Fig. 4: The effects of NOX4 inhibition on TGF-β1-induced autophagy activation and epithelial-to-mesenchymal transition (EMT) in HPMCs.

A The expression of NOX4 and autophagy marker protein levels following GKT137831 (20 μM; GKT20) and TGF-β1cotreatment. B GKT137831 (20 μM) co-treatment resulted in lower NOX4 protein levels than TGF-β1 (5 ng/mL) treatment alone. Cotreatment with GKT137831 (20 μM) suppressed TGF-β1-induced autophagy activation. This was confirmed by western blotting analysis, which revealed decreased Beclin 1, LC3B, and ATG5, and increased p62 levels. The protein levels of the mesenchymal markers fibronectin and α-SMA were decreased by GKT137831 in TGF-β1-treated HPMCs. C TGF-β1 (2 and 5 ng/mL) induced autophagy activation and co-treatment with GKT137831 (20 μM; GKT20 + T2 and GKT20 + T5) decreased autophagy activation. This was confirmed using a Cyto-ID Autophagy Detection Kit. D Representative immunofluorescence images showing LC3B staining of TGF-β1-induced autophagy activation (upper phase).
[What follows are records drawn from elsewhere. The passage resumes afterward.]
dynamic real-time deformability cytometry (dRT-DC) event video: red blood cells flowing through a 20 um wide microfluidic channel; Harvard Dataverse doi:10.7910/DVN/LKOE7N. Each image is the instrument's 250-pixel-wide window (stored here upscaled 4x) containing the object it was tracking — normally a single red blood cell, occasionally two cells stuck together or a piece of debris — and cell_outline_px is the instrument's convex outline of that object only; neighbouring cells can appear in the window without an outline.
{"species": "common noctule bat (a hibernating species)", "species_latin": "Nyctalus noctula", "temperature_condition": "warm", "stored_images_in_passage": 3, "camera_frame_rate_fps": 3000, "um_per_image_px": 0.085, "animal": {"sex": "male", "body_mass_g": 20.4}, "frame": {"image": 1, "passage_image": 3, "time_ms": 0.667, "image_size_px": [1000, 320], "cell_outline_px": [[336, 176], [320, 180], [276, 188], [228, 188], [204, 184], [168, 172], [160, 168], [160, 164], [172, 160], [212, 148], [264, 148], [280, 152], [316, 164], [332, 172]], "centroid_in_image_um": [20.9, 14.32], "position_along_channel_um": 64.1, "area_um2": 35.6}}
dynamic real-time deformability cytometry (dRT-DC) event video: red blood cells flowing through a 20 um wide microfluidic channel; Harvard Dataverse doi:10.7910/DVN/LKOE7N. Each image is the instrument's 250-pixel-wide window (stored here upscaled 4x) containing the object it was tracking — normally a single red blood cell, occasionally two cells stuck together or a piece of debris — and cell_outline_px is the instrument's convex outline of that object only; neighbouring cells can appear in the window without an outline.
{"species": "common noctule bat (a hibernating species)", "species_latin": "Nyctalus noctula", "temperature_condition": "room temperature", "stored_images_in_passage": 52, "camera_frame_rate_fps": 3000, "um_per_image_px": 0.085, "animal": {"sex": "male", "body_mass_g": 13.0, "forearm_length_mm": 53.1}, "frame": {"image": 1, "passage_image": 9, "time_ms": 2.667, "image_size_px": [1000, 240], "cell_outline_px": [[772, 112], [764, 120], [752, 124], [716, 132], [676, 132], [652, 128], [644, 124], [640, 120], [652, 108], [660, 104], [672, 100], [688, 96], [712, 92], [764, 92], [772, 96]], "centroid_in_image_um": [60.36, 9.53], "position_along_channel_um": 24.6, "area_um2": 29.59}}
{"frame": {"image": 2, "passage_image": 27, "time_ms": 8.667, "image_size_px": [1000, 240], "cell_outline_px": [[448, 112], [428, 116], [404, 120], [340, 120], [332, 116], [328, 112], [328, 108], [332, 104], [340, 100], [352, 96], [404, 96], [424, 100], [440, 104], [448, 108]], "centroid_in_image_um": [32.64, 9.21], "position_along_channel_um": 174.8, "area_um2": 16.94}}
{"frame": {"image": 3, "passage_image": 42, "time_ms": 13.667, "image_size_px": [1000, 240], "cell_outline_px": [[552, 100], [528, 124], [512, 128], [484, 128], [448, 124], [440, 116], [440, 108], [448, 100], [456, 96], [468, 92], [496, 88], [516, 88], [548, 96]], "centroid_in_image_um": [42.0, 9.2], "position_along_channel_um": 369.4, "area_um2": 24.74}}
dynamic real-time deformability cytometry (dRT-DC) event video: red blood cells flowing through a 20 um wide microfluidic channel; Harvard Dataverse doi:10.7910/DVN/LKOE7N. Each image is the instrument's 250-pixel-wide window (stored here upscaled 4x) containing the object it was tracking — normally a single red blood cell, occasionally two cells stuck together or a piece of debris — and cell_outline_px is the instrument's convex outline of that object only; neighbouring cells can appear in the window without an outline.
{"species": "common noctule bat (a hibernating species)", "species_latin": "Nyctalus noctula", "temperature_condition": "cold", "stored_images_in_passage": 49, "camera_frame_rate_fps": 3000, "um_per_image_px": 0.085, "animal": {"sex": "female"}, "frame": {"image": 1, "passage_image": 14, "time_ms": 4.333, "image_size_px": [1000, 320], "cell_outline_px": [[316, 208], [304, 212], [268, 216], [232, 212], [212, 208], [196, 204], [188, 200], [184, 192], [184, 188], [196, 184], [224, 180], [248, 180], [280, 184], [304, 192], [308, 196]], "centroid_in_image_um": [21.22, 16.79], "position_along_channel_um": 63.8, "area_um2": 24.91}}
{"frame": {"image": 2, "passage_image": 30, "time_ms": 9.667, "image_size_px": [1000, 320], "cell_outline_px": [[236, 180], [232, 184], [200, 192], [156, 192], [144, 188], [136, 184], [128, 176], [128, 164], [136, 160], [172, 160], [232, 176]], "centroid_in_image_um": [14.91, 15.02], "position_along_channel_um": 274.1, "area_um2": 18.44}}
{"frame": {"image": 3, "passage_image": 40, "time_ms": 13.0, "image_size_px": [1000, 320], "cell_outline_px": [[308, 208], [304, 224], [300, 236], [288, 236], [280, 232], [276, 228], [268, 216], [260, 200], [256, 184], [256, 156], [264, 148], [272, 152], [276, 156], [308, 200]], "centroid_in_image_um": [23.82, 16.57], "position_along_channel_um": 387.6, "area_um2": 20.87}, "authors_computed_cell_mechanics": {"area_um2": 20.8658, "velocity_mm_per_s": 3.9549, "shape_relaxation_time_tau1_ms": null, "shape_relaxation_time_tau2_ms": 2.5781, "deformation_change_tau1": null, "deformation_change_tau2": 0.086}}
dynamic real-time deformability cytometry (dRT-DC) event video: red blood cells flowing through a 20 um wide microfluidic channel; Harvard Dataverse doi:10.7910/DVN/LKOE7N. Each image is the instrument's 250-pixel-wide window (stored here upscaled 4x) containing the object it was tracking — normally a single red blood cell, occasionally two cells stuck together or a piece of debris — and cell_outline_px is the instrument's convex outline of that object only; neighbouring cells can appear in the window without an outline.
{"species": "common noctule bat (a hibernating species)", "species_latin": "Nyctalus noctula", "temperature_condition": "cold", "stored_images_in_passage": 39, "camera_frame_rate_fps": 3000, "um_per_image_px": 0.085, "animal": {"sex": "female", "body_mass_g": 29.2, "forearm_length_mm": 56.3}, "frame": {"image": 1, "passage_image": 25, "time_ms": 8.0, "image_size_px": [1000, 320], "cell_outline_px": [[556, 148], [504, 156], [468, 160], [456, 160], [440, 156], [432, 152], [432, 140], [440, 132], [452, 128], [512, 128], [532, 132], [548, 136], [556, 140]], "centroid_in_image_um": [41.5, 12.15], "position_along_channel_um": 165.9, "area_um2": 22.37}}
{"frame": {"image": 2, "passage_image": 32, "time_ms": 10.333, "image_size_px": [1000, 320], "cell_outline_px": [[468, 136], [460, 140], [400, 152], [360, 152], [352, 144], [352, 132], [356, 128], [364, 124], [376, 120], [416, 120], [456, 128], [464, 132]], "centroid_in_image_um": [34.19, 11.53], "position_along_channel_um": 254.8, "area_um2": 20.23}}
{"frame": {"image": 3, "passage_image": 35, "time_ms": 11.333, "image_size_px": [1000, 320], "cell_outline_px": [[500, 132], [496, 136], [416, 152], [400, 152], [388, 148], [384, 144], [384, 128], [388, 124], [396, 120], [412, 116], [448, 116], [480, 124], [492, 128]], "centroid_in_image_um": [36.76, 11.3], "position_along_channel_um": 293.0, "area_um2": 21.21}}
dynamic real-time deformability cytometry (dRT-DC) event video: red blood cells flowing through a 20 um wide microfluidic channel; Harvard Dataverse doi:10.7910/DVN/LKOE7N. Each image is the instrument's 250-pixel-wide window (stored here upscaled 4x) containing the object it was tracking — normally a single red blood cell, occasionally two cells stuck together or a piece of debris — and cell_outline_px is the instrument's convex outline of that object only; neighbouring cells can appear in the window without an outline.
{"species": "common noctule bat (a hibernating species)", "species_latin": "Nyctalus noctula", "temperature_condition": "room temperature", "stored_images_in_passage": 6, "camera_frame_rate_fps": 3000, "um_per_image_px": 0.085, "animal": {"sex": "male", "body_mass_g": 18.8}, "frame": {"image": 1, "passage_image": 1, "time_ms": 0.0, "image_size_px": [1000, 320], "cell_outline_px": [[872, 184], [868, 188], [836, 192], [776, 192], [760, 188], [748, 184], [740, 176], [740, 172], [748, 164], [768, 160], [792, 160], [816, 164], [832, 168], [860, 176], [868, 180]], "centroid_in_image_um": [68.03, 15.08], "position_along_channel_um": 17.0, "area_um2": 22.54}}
Positive control cells were treated with 30 µM chloroquine for 16 h. The arrows indicate autophagic flux. Representative immunofluorescence images showing α-SMA staining of TGF-β1-induced EMT (lower phase). The arrows indicate the lamellipodia. Scale bar = 40 μm. Data are presented as mean ± standard error (SE). n = 4 per group. ^*P < 0.05 vs. control; ^**P < 0.01 vs. control; ^***P < 0.001 vs. control; ^#P < 0.05 vs. TGF-β1 2 ng/mL; ^##P < 0.01 vs. TGF-β1 2 ng/mL; ⁺P < 0.05 vs. TGF-β1 5 ng/mL; ⁺⁺P < 0.01 vs. TGF-β1 5 ng/mL; and ⁺⁺⁺P < 0.001 vs. TGF-β1 5 ng/mL.